━━━━━ Supplied entries ━━━━━

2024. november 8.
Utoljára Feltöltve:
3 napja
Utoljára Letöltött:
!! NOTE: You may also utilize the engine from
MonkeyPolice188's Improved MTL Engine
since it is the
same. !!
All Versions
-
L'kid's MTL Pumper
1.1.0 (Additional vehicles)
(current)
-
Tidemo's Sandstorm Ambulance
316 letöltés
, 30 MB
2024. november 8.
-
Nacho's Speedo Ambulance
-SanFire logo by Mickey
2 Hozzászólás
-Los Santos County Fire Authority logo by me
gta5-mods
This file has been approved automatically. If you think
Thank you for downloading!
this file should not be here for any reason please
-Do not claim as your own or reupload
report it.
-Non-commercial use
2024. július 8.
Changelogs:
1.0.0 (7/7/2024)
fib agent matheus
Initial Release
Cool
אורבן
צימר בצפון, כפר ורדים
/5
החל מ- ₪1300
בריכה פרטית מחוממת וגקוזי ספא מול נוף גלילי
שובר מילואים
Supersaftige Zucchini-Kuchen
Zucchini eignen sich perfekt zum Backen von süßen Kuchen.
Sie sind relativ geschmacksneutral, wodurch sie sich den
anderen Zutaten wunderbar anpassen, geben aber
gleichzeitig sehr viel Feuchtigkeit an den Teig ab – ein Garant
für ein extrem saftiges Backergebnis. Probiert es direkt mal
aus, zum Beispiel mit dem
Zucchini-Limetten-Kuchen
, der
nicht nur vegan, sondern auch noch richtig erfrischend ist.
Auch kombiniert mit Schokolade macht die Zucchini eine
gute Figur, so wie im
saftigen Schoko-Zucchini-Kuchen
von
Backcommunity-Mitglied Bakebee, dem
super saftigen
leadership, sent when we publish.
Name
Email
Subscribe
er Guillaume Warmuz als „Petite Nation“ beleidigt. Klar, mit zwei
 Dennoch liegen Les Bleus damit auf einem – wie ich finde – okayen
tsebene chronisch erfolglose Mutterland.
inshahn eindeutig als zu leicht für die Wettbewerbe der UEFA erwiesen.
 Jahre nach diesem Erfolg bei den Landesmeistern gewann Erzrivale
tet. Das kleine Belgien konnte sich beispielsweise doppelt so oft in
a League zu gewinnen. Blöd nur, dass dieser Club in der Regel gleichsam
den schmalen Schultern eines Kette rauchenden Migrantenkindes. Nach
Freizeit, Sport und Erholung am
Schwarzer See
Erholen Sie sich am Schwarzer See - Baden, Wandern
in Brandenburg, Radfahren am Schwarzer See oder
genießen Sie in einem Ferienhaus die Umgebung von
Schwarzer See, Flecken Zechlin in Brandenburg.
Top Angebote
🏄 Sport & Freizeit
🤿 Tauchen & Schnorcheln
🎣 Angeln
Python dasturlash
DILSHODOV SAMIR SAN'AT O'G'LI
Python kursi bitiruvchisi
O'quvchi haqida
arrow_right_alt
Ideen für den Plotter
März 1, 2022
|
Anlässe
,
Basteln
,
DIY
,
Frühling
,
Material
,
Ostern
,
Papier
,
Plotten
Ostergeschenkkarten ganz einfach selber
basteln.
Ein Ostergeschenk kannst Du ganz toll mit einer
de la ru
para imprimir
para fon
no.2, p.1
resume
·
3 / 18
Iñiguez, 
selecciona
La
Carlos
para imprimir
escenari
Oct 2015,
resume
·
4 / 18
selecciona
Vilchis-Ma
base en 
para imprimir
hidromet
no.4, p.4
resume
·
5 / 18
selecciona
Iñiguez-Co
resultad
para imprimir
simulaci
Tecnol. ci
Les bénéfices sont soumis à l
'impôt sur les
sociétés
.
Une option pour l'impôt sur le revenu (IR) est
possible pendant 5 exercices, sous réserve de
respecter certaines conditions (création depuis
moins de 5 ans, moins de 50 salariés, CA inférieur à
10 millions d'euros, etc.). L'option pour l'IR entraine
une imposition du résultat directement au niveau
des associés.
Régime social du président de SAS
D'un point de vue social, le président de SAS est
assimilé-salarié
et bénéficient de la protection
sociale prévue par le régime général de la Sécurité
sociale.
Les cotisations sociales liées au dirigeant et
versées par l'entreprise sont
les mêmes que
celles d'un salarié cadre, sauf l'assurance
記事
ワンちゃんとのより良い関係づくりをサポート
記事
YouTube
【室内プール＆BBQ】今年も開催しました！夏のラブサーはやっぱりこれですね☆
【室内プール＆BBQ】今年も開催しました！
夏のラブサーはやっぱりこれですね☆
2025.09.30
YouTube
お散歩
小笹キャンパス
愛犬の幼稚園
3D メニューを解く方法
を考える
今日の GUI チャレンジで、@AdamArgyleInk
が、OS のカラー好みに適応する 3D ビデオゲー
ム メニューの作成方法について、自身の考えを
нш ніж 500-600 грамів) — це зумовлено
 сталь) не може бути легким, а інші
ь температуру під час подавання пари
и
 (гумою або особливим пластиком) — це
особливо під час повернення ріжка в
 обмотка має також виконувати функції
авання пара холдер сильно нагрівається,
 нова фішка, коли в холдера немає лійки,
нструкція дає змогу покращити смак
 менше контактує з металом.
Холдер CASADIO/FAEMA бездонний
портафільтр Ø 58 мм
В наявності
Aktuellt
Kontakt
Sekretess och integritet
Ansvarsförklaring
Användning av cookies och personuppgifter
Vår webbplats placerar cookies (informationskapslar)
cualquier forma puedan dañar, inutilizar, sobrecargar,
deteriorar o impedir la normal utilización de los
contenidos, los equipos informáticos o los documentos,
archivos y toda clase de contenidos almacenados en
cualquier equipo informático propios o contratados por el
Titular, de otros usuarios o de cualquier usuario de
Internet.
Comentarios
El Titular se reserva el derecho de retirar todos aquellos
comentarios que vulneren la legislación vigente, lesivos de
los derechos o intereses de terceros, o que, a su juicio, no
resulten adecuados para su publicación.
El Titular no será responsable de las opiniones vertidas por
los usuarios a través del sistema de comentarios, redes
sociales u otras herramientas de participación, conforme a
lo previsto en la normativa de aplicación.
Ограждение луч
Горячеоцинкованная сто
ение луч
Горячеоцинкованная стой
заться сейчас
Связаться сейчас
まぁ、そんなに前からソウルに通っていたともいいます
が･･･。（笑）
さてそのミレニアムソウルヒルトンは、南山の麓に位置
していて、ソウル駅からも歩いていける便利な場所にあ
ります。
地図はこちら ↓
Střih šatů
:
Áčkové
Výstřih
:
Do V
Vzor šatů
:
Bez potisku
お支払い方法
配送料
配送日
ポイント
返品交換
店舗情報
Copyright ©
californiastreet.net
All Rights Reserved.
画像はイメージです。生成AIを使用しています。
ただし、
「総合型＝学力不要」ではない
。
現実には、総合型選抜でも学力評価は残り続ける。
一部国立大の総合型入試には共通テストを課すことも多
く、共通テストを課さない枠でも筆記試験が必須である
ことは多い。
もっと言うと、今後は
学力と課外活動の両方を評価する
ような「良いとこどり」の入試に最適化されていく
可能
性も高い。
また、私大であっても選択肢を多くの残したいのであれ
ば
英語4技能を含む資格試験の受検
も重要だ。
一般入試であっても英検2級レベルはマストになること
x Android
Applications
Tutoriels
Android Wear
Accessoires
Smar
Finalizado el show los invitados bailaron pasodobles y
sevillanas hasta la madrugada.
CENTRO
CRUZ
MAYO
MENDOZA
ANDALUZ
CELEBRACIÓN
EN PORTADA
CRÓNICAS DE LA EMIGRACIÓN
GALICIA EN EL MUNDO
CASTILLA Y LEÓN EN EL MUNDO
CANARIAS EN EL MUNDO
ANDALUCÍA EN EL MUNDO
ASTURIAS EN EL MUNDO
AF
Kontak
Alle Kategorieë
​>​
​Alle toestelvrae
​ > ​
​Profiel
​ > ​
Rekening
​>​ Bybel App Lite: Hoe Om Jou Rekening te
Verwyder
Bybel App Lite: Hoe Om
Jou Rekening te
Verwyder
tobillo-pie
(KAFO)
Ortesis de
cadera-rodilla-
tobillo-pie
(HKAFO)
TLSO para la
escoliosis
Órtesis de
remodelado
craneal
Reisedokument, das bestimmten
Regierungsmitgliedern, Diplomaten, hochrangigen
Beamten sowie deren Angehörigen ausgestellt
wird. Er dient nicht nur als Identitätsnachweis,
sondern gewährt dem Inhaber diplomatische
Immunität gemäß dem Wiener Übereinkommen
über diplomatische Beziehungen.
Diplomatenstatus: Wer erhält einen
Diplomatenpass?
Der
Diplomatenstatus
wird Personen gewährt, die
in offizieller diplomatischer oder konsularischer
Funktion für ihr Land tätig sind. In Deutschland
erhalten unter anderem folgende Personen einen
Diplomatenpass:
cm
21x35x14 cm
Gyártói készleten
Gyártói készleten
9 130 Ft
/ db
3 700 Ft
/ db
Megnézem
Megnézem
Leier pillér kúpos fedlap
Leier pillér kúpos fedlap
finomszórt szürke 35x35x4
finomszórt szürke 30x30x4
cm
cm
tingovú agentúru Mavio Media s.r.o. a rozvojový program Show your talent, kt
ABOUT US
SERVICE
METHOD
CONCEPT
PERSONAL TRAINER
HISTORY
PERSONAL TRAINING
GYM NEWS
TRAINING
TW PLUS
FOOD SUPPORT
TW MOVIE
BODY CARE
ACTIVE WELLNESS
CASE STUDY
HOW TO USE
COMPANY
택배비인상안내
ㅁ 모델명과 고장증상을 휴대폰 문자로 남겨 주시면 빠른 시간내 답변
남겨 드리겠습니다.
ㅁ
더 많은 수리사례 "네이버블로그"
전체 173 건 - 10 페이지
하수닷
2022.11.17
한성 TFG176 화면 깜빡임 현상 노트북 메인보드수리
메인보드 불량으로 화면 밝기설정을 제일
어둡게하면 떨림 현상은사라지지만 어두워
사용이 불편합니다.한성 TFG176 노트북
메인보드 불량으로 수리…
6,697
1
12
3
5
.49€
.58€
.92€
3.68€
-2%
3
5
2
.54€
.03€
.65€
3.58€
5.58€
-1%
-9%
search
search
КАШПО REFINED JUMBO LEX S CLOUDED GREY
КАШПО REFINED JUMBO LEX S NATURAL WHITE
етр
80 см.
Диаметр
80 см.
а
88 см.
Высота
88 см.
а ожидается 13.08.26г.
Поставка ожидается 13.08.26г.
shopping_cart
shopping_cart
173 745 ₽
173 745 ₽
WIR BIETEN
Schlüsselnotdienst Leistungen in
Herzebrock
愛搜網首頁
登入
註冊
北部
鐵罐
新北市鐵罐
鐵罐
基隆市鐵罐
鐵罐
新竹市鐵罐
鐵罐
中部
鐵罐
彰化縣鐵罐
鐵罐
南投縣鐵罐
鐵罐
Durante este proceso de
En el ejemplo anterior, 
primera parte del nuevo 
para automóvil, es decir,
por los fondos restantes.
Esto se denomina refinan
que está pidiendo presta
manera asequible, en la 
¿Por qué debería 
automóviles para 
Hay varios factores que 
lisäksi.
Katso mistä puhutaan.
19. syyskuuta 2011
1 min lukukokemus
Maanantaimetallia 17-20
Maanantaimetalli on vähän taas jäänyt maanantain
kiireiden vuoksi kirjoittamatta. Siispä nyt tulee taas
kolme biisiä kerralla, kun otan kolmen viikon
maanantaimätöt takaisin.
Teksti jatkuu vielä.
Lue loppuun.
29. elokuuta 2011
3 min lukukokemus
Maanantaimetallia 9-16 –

━━━━━

§ **About this exercise**: Going through the entries above, show each line that contains "MUNDO".

§ **Reply**:
GALICIA EN EL MUNDO
CASTILLA Y LEÓN EN EL MUNDO
CANARIAS EN EL MUNDO
ANDALUCÍA EN EL MUNDO
ASTURIAS EN EL MUNDO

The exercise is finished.